» **Passage to read**:
◇ ◇ ◇ ◇ ◇ ◇ ◇

The Union of Students Ireland (USI) is urging homeowners across Ireland to open their spare rooms as student accommodation.
USI President Siona Cahill, speaking about USI’s “Homes for Study” initiative, explained that homeowners can avail of the website homes.usi.ie to sign up to use their spare room as digs. “Using homes.usi.ie is a win-win for homeowners, especially parents whose children have flown the nest, or who are attending college on the other side of the country,” said Cahill.
“The process takes less than five minutes to complete on homes.usi.ie and you can help take the pressure off of students trying to find accommodation that goes beyond their monthly income,” Cahill continued.
Promoting USI’s “Homes for Study” initiative, over 100,000 leaflets have been posted to homes around Dublin, Galway, Limerick, and Waterford informing them of the benefits of opening their doors to students for the school year. The leaflet contains details on how to register the spare room of their home for digs online.
Homeowners can make up to €14,000 tax-free annually by renting out a room to students for five or seven nights a week during the school year. Most students, new and returning, are to move to college in less than six weeks, with many still in need of accommodation for the year.
USI is placing continuing pressure on the government to increase the production of affordable purpose-built student housing while hoping that the “Homes for Study” programme will help to alleviate pressure on students trying to find rentals or apartments.
Student accommodation has come to attention in recent months with students in Dublin City University (DCU) and National University of Ireland, Galway (NUIG) leading the #ShanowenShakedown and #CúirtShakedown protests, respectively, against the cost of rent set by student accommodation providers. Today, a case from NUIG Students’ Union (NUIGSU) is to be heard by the Residential Tenancies Board. The case was filed after student accommodation provider Cúirt na Coiribe increased student rents by 18% in May.
Concerns over the supply of affordable housing in Dublin have led Dublin City Council to review its housing development strategy in the capital. Speaking to Trinity News, Trinity College Dublin Students’ Union (TCDSU) President Shane De Rís explained that Dublin City Council, working with the government, “must work to increase the availability of student accommodation to alleviate the strain on the private rental market”.
USI expressed its support of developmental progress in purpose-built student accommodation but is also aware of a continuing 17,000-bed shortfall. Last month, Fianna Fáil and Sinn Féin introduced motions to the Dáil calling to cap rent increases on such accommodations, while still encouraging their completion and new building.

◇ ◇ ◇ ◇ ◇ ◇ ◇

» **Supplied data**:
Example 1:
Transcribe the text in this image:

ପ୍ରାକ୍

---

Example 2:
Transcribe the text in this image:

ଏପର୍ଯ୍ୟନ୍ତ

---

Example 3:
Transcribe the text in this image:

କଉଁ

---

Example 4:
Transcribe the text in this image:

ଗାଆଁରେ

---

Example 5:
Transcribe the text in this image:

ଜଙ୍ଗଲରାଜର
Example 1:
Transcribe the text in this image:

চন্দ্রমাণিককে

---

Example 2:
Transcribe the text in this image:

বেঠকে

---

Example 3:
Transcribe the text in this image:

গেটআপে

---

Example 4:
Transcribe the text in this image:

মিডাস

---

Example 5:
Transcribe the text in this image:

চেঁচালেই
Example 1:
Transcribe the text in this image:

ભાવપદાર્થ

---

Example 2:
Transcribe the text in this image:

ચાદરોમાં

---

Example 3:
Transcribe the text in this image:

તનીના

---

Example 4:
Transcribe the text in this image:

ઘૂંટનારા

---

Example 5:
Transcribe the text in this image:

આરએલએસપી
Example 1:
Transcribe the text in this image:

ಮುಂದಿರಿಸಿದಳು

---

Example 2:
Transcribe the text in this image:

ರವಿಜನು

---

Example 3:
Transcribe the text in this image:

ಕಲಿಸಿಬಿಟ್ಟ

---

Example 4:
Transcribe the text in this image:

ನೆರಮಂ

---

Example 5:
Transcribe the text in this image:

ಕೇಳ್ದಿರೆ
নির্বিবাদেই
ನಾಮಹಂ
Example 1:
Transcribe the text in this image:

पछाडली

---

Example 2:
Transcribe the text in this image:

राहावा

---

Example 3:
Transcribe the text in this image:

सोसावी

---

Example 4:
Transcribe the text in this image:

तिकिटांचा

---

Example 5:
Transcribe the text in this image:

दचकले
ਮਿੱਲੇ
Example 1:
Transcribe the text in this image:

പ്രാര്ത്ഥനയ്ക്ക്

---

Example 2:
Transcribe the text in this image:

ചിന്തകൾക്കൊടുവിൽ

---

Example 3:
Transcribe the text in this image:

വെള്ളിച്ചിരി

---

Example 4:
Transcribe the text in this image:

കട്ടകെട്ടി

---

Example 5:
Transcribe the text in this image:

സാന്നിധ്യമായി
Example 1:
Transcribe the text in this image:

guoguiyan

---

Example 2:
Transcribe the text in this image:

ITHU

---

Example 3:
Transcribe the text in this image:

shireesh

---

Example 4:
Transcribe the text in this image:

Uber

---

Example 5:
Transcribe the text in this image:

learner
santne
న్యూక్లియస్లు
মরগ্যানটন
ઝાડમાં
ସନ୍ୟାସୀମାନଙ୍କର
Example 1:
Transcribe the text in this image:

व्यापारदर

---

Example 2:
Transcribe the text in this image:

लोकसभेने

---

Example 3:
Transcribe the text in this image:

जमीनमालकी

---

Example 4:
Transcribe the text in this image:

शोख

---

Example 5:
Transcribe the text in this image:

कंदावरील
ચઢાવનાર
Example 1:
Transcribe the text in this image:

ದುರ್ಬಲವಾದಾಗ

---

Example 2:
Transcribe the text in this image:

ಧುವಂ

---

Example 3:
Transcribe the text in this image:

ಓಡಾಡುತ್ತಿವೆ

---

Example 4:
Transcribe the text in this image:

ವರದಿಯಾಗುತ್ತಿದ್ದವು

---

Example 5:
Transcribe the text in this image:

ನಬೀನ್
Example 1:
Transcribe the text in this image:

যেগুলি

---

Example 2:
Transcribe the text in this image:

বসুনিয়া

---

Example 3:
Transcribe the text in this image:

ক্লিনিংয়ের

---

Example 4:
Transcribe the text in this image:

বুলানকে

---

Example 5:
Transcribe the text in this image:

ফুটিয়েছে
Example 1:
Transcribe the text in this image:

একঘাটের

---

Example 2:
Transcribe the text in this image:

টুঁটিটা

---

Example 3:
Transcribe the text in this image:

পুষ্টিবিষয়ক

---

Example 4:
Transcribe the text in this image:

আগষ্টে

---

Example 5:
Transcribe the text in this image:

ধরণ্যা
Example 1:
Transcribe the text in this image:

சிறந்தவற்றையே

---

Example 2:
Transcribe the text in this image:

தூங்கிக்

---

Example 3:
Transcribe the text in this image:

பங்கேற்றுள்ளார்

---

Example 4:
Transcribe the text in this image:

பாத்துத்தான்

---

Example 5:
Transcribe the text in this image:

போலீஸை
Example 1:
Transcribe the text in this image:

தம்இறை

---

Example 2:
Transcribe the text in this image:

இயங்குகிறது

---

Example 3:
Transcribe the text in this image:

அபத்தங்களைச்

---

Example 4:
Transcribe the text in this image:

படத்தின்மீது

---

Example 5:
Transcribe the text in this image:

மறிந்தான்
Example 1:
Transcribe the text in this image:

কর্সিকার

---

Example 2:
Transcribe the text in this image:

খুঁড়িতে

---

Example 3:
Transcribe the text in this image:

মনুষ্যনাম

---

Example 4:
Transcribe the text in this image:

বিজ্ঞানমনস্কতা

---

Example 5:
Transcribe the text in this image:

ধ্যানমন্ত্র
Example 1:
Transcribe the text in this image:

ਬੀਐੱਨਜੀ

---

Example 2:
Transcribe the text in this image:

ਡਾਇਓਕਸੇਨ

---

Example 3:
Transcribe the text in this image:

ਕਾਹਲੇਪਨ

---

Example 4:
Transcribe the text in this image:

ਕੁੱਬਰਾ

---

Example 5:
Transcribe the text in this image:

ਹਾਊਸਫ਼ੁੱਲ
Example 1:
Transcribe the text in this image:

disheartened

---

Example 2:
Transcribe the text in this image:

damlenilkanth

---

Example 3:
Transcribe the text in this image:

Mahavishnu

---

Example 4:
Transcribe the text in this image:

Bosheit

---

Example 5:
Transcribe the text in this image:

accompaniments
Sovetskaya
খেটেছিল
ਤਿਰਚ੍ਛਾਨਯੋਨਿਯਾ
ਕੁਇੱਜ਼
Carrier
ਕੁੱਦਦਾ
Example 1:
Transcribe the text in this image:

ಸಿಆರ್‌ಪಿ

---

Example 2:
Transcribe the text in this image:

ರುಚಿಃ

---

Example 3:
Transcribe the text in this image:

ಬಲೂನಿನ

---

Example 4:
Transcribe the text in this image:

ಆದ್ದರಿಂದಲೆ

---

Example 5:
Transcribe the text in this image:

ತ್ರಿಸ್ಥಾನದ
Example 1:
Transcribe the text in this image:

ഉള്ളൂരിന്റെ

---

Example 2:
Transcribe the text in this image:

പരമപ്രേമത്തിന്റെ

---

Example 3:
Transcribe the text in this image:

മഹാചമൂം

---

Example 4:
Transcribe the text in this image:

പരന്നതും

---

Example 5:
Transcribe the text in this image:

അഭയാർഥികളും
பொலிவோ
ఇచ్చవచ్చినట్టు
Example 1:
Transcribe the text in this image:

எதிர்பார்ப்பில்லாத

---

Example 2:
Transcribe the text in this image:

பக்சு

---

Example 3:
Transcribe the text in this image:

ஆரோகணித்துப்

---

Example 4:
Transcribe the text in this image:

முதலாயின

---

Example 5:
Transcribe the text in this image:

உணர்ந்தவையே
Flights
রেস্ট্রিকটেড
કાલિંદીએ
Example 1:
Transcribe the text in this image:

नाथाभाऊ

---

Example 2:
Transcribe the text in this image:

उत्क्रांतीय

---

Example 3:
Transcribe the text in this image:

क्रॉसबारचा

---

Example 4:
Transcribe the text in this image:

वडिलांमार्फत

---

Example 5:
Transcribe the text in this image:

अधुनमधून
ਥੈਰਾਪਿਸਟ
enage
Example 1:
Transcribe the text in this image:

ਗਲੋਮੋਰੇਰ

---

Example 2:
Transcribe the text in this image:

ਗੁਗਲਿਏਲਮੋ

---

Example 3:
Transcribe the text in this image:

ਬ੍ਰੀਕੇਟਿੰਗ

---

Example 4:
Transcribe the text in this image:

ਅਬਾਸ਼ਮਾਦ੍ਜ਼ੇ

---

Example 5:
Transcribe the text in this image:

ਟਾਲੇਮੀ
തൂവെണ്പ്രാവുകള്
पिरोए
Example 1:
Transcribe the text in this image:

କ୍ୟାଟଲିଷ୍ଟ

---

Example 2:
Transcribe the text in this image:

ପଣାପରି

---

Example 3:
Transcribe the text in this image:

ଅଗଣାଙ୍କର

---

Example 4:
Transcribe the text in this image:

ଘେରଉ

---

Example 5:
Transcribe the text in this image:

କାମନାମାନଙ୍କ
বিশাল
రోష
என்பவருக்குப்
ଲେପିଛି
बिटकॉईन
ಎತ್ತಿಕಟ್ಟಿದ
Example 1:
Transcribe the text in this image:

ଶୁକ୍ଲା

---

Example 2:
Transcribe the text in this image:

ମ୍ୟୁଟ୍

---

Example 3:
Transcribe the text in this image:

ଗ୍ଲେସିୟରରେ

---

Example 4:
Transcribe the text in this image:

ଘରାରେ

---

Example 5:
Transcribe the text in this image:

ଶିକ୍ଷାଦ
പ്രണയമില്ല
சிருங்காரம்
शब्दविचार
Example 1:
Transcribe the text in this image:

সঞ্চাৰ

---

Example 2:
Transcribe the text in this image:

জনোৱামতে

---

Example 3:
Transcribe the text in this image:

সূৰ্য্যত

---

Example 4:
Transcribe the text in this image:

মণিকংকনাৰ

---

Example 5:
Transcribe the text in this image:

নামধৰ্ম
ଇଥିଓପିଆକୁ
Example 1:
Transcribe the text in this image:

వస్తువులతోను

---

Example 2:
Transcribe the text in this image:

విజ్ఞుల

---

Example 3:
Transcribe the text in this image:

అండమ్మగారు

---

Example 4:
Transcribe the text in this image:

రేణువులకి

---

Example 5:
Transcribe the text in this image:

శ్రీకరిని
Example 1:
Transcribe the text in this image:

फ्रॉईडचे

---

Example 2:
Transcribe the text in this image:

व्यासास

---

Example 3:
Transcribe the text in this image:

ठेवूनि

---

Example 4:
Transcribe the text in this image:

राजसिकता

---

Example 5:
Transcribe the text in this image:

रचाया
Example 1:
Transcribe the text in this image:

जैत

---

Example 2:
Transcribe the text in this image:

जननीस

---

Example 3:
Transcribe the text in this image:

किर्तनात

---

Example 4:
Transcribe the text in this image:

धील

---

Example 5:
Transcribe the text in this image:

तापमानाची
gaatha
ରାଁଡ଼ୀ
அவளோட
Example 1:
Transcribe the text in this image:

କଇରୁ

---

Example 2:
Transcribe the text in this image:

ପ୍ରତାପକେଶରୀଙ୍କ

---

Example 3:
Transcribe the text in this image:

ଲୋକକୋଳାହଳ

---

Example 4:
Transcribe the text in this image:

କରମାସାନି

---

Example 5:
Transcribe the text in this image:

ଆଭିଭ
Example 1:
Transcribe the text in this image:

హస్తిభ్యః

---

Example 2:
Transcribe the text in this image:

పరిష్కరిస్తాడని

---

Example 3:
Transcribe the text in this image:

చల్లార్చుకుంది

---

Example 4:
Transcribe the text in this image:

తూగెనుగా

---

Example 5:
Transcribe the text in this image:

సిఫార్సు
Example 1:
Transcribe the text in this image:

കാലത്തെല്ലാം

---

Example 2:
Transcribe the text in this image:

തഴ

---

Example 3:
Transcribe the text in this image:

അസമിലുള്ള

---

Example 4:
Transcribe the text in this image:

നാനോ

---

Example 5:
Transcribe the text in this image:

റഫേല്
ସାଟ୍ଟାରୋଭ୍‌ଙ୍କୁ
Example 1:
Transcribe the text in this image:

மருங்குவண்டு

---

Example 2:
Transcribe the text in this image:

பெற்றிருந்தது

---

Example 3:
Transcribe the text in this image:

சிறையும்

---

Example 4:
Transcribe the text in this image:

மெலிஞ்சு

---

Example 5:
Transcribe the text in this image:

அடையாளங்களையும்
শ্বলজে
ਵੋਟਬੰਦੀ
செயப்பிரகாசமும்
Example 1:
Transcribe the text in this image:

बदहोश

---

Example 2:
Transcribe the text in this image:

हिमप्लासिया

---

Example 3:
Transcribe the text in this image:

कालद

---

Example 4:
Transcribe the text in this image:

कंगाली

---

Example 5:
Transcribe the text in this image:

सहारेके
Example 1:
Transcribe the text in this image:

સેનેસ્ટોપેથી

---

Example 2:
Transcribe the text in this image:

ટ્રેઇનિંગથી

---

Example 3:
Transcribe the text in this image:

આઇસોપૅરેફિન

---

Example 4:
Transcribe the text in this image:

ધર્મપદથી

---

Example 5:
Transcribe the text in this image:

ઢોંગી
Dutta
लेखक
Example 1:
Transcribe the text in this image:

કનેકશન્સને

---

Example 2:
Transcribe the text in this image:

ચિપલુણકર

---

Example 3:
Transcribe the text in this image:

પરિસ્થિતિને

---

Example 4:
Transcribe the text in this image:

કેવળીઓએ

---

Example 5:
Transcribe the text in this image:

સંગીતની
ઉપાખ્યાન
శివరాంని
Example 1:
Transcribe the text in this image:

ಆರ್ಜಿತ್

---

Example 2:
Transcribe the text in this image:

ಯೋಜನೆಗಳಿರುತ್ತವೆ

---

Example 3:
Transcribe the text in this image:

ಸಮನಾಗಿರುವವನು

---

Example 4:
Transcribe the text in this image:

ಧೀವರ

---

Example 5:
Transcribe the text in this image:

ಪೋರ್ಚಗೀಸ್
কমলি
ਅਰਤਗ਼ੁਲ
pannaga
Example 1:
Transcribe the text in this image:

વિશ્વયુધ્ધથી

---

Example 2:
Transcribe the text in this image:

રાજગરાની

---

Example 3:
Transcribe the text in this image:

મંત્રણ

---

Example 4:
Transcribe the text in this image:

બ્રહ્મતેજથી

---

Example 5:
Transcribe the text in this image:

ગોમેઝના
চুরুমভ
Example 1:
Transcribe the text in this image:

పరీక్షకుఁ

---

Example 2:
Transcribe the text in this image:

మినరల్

◇ ◇ ◇ ◇ ◇ ◇ ◇

» **Problems to work on**:
(1) Rewrite the paragraph of the article on student accommodation that begins "Student accommodation has come to attention" as a short bulleted list, keeping its main facts.
(2) According to the article on student accommodation, why has Dublin City Council been reviewing its housing development strategy in the capital? Answer in one or two sentences.
(3) Answer these questions from the article on student accommodation:
(a) How many leaflets promoting "Homes for Study" have been posted, and to homes in which cities?
(b) Up to how much can homeowners make tax-free each year by renting a room to students?
(c) How large is the continuing shortfall in beds that USI mentions?
The rows above have no connection to the article on student accommodation.

» **List of answers**:
(1)
- Student accommodation has drawn attention in recent months.
- Students at DCU led the #ShanowenShakedown protest, and students at NUIG led the #CúirtShakedown protest, both against rents set by student accommodation providers.
- A case from NUIGSU is to be heard today by the Residential Tenancies Board.
- The case was filed after Cúirt na Coiribe raised student rents by 18% in May.

(2) Dublin City Council has been reviewing its strategy because of concerns over the supply of affordable housing in Dublin.

(3)
(a) Over 100,000 leaflets have been posted, to homes around Dublin, Galway, Limerick, and Waterford.
(b) Up to €14,000 tax-free annually.
(c) 17,000 beds.